Your reply should repeat all records verbatim and contain no images.

**Available data:**
+---+

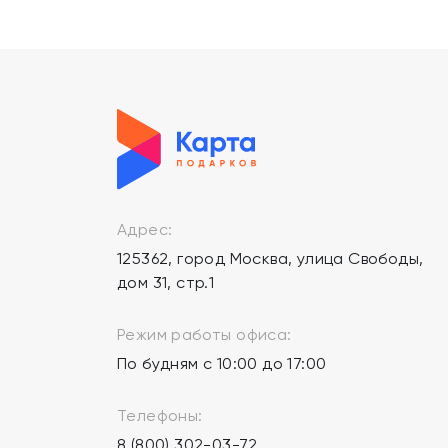
Адрес:
125362, город Москва, улица Свободы,
дом 31, стр.1
Режим работы офиса:
По будням с 10:00 до 17:00
Телефоны:
8 (800) 302-03-72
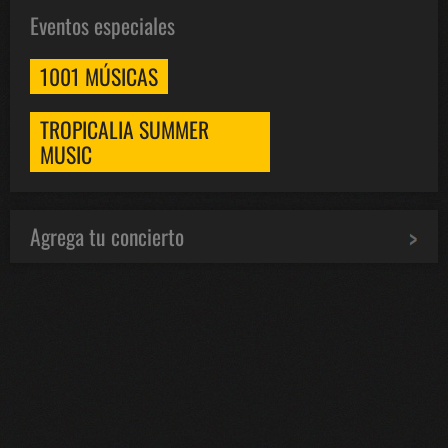
Eventos especiales
1001 MÚSICAS
TROPICALIA SUMMER
MUSIC
Agrega tu concierto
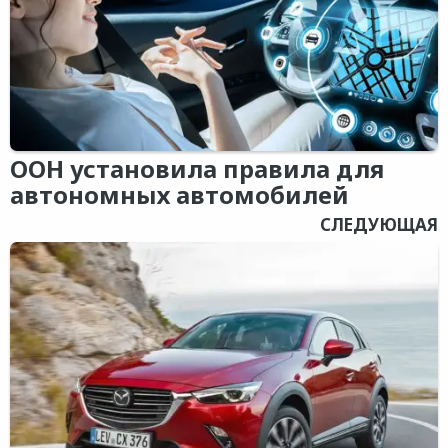
ООН установила правила для
автономных автомобилей
СЛЕДУЮЩАЯ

+---+

**Answer section:**
Адрес:
125362, город Москва, улица Свободы,
дом 31, стр.1
Режим работы офиса:
По будням с 10:00 до 17:00
Телефоны:
8 (800) 302-03-72
Eventos especiales
1001 MÚSICAS
TROPICALIA SUMMER
MUSIC
Agrega tu concierto
ООН установила правила для
автономных автомобилей
СЛЕДУЮЩАЯ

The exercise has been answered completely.